Perché usare i finanziamenti stranieri ed i fondi per la cooperazione allo sviluppo per dare vita ad investimenti produttivi che permetteranno di ripagare in futuro il credito illimitato dell’Occidente? Molto meglio spendere i soldi ricevuti in beni di consumo e in lussi di stampo Occidentale e consumista, ovviamente riservati ai gruppi dominanti.
Con l’aggravante che più il debito è ingente, più è generoso il mondo Occidentale.
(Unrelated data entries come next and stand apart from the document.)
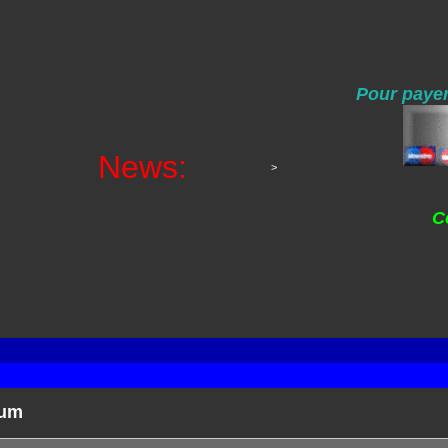
Pour payer
News:
>
C
rum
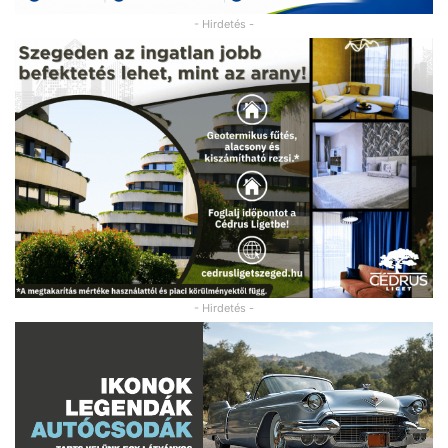
- Hirdetés -
- Hirdetés -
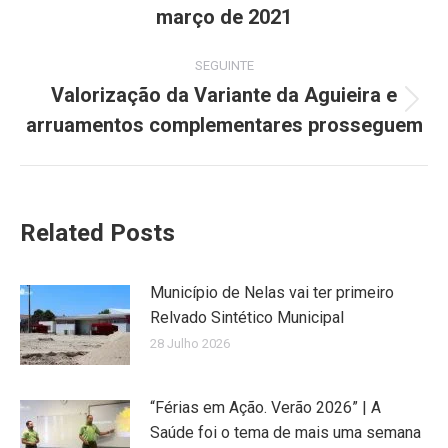
março de 2021
SEGUINTE
Valorização da Variante da Aguieira e
Next
arruamentos complementares prosseguem
post:
Related Posts
Município de Nelas vai ter primeiro
Relvado Sintético Municipal
28 Julho 2026
“Férias em Ação. Verão 2026” | A
Saúde foi o tema de mais uma semana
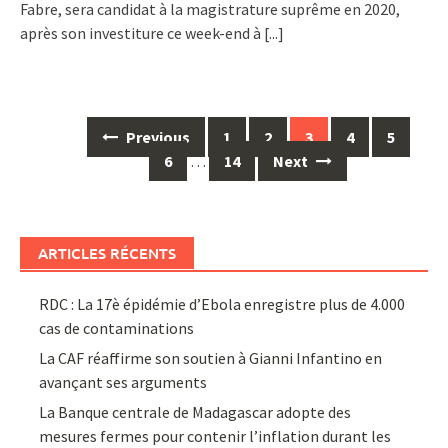
Fabre, sera candidat à la magistrature suprême en 2020,
après son investiture ce week-end à
[...]
Posts
Previous
1
2
3
4
5
navigation
6
…
14
Next
ARTICLES RÉCENTS
RDC : La 17è épidémie d’Ebola enregistre plus de 4.000
cas de contaminations
La CAF réaffirme son soutien à Gianni Infantino en
avançant ses arguments
La Banque centrale de Madagascar adopte des
mesures fermes pour contenir l’inflation durant les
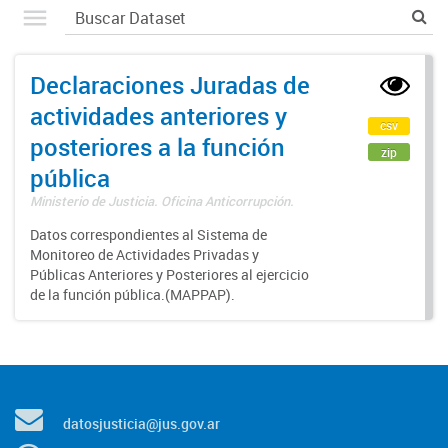
Declaraciones Juradas de
actividades anteriores y
csv
posteriores a la función
zip
pública
Ministerio de Justicia. Oficina Anticorrupción.
Datos correspondientes al Sistema de
Monitoreo de Actividades Privadas y
Públicas Anteriores y Posteriores al ejercicio
de la función pública.(MAPPAP).
datosjusticia@jus.gov.ar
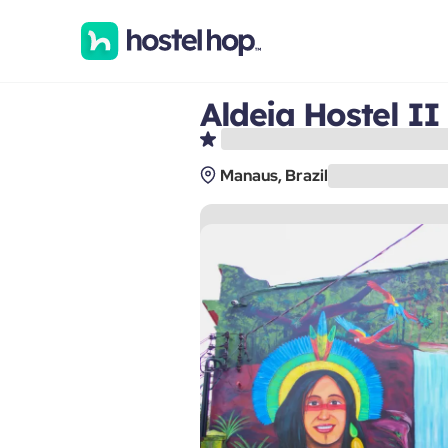
Aldeia Hostel II
Manaus, Brazil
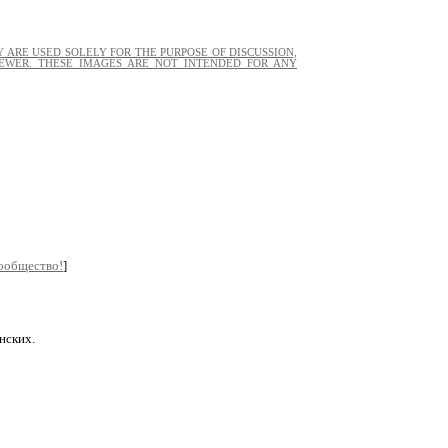
 ARE USED SOLELY FOR THE PURPOSE OF DISCUSSION,
EWER. THESE IMAGES ARE NOT INTENDED FOR ANY
сообщество!
]
нских.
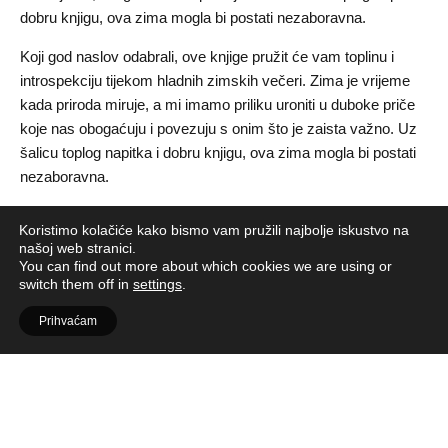
dobru knjigu, ova zima mogla bi postati nezaboravna.
Koji god naslov odabrali, ove knjige pružit će vam toplinu i
introspekciju tijekom hladnih zimskih večeri. Zima je vrijeme
kada priroda miruje, a mi imamo priliku uroniti u duboke priče
koje nas obogaćuju i povezuju s onim što je zaista važno. Uz
šalicu toplog napitka i dobru knjigu, ova zima mogla bi postati
nezaboravna.
Sally Rooney – “Normalni ljudi”
Koristimo kolačiće kako bismo vam pružili najbolje iskustvo na
našoj web stranici.
Sally Rooney već je godinama miljenica ljubitelja književnosti,
You can find out more about which cookies we are using or
a “Normalni ljudi” savršeno je štivo za duge zimske noći. Priča
switch them off in
settings
.
o Marianne i Connellu, koja oscilira između ljubavi i
Prihvaćam
prijateljstva, razotkriva složenost odnosa i utjecaj društvenih
normi. Rooney vrsno secira osjećaje usamljenosti i pripadanja,
stvarajući priču s kojom će se mnogi povezati.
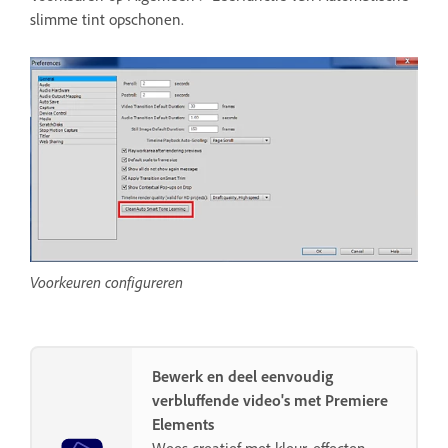
slimme tint opschonen.
Voorkeuren configureren
Bewerk en deel eenvoudig
verbluffende video's met Premiere
Elements
Wees creatief met kleur, effecten,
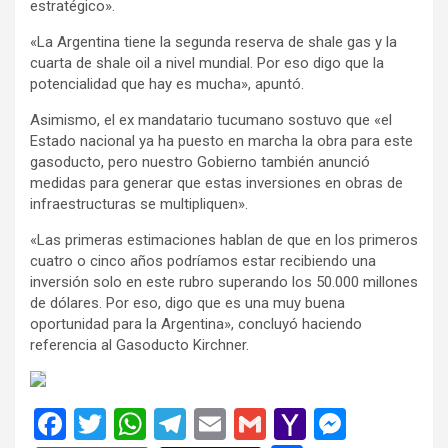
estratégico».
«La Argentina tiene la segunda reserva de shale gas y la
cuarta de shale oil a nivel mundial. Por eso digo que la
potencialidad que hay es mucha», apuntó.
Asimismo, el ex mandatario tucumano sostuvo que «el
Estado nacional ya ha puesto en marcha la obra para este
gasoducto, pero nuestro Gobierno también anunció
medidas para generar que estas inversiones en obras de
infraestructuras se multipliquen».
«Las primeras estimaciones hablan de que en los primeros
cuatro o cinco años podríamos estar recibiendo una
inversión solo en este rubro superando los 50.000 millones
de dólares. Por eso, digo que es una muy buena
oportunidad para la Argentina», concluyó haciendo
referencia al Gasoducto Kirchner.
F
T
W
T
E
G
Y
M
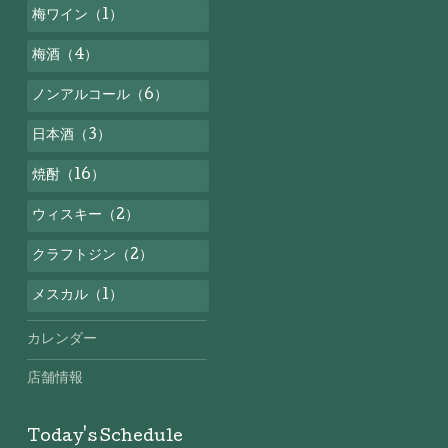
梅ワイン（1）
梅酒（4）
ノンアルコール（6）
日本酒（3）
焼酎（16）
ウィスキー（2）
クラフトジン（2）
メスカル（1）
カレンダー
店舗情報
Today's Schedule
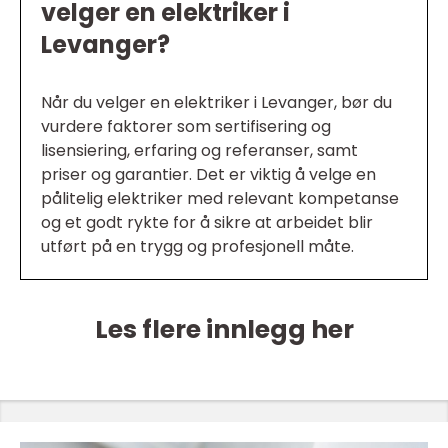
velger en elektriker i
Levanger?
Når du velger en elektriker i Levanger, bør du
vurdere faktorer som sertifisering og
lisensiering, erfaring og referanser, samt
priser og garantier. Det er viktig å velge en
pålitelig elektriker med relevant kompetanse
og et godt rykte for å sikre at arbeidet blir
utført på en trygg og profesjonell måte.
Les flere innlegg her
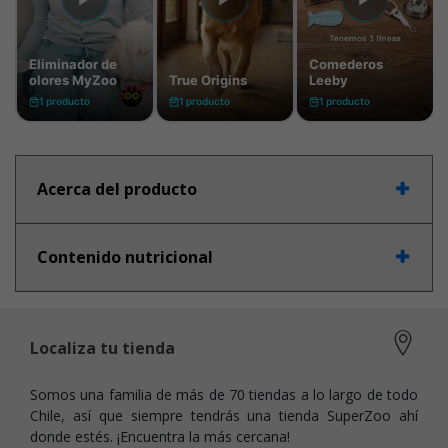
Acerca del producto
Contenido nutricional
Localiza tu tienda
Somos una familia de más de 70 tiendas a lo largo de todo
Chile, así que siempre tendrás una tienda SuperZoo ahí
donde estés. ¡Encuentra la más cercana!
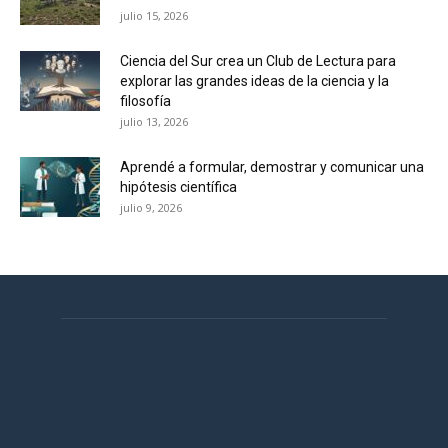
julio 15, 2026
Ciencia del Sur crea un Club de Lectura para
explorar las grandes ideas de la ciencia y la
filosofía
julio 13, 2026
Aprendé a formular, demostrar y comunicar una
hipótesis científica
julio 9, 2026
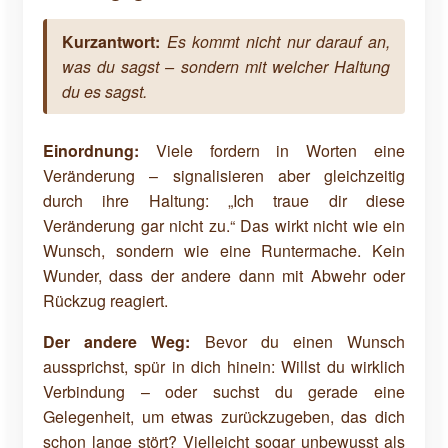
Kurzantwort:
Es kommt nicht nur darauf an,
was du sagst – sondern mit welcher Haltung
du es sagst.
Einordnung:
Viele fordern in Worten eine
Veränderung – signalisieren aber gleichzeitig
durch ihre Haltung: „Ich traue dir diese
Veränderung gar nicht zu.“ Das wirkt nicht wie ein
Wunsch, sondern wie eine Runtermache. Kein
Wunder, dass der andere dann mit Abwehr oder
Rückzug reagiert.
Der andere Weg:
Bevor du einen Wunsch
aussprichst, spür in dich hinein: Willst du wirklich
Verbindung – oder suchst du gerade eine
Gelegenheit, um etwas zurückzugeben, das dich
schon lange stört? Vielleicht sogar unbewusst als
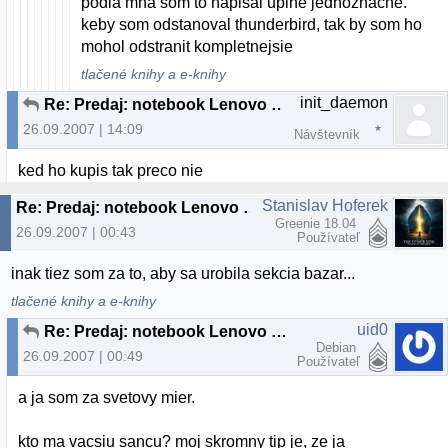
podla mna som to napisal uplne jednoznacne.
keby som odstanoval thunderbird, tak by som ho
mohol odstranit kompletnejsie
tlačené knihy a e-knihy
init_daemon
Re: Predaj: notebook Lenovo 3000 C200
26.09.2007 | 14:09
Návštevník
ked ho kupis tak preco nie
Stanislav Hoferek
Re: Predaj: notebook Lenovo 3000 C200
Greenie 18.04
26.09.2007 | 00:43
Používateľ
inak tiez som za to, aby sa urobila sekcia bazar...
tlačené knihy a e-knihy
uid0
Re: Predaj: notebook Lenovo 3000 C200
Debian
26.09.2007 | 00:49
Používateľ
a ja som za svetovy mier.
kto ma vacsiu sancu? moj skromny tip je, ze ja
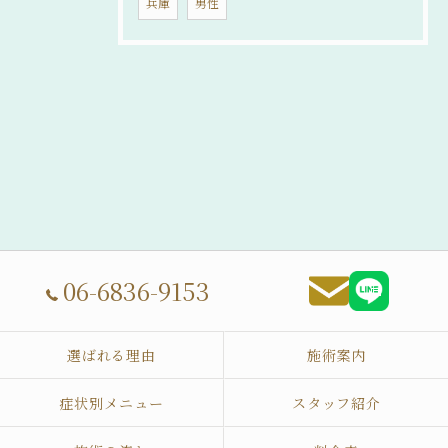
兵庫
男性
06-6836-9153
選ばれる理由
施術案内
症状別メニュー
スタッフ紹介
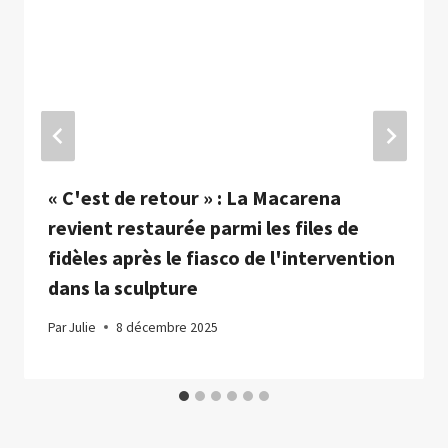
« C'est de retour » : La Macarena
revient restaurée parmi les files de
fidèles après le fiasco de l'intervention
dans la sculpture
Par
Julie
8 décembre 2025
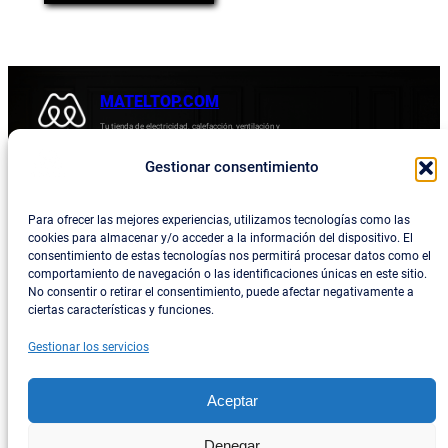
38,62 €.
es:
32,67 €.
MATELTOP.COM
Tu tienda de electricidad, calefacción, ventilación y
electrodomésticos.
Gestionar consentimiento
Acerca de
Privacidad
Empresa
Política de devoluciones y reembolsos
Para ofrecer las mejores experiencias, utilizamos tecnologías como las
cookies para almacenar y/o acceder a la información del dispositivo. El
Blog
Política de privacidad
consentimiento de estas tecnologías nos permitirá procesar datos como el
comportamiento de navegación o las identificaciones únicas en este sitio.
Términos y condiciones
No consentir o retirar el consentimiento, puede afectar negativamente a
ciertas características y funciones.
Contacta con consotros
Gestionar los servicios
Social
Facebook
Aceptar
Instagram
Denegar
Ovviamente, l’idea sbagliata e immorale del “tanto paga Pantalone”, che si rischia di suscitare nelle élites di governo dei Paesi in via di sviluppo con una cancellazione del debito incondizionata, potrebbe essere portatrice di effetti disastrosi: tipico caso in cui la medicina rischia di uccidere il paziente.
Una soluzione migliore è quella di legare la progressiva riduzione del debito ad una serie di condizioni, relative all’attuazione di riforme e di politiche economiche e sociali che riducano la povertà, aumentando la spesa in salute, istruzione, infrastrutture e simili.
Questa soluzione è particolarmente valida se si tiene in considerazione che il maggiore ostacolo allo sviluppo per i Paesi poveri è costituito dalla carenza drammatica di istituzioni politiche efficienti, di una visione chiara del bene pubblico, di funzionari competenti che si sentano servi dello Stato e non padroni del cittadino.
Una cancellazione del debito condizionata al positivo raggiungimento di obiettivi di good governance, in questo quadro, non rappresenta un’indebita intromissione nella politica interna di questi Stati, né un retaggio post-colonialista Occidentale, bensì il tentativo di rendere economicamente produttivo ciò che è già moralmente giusto.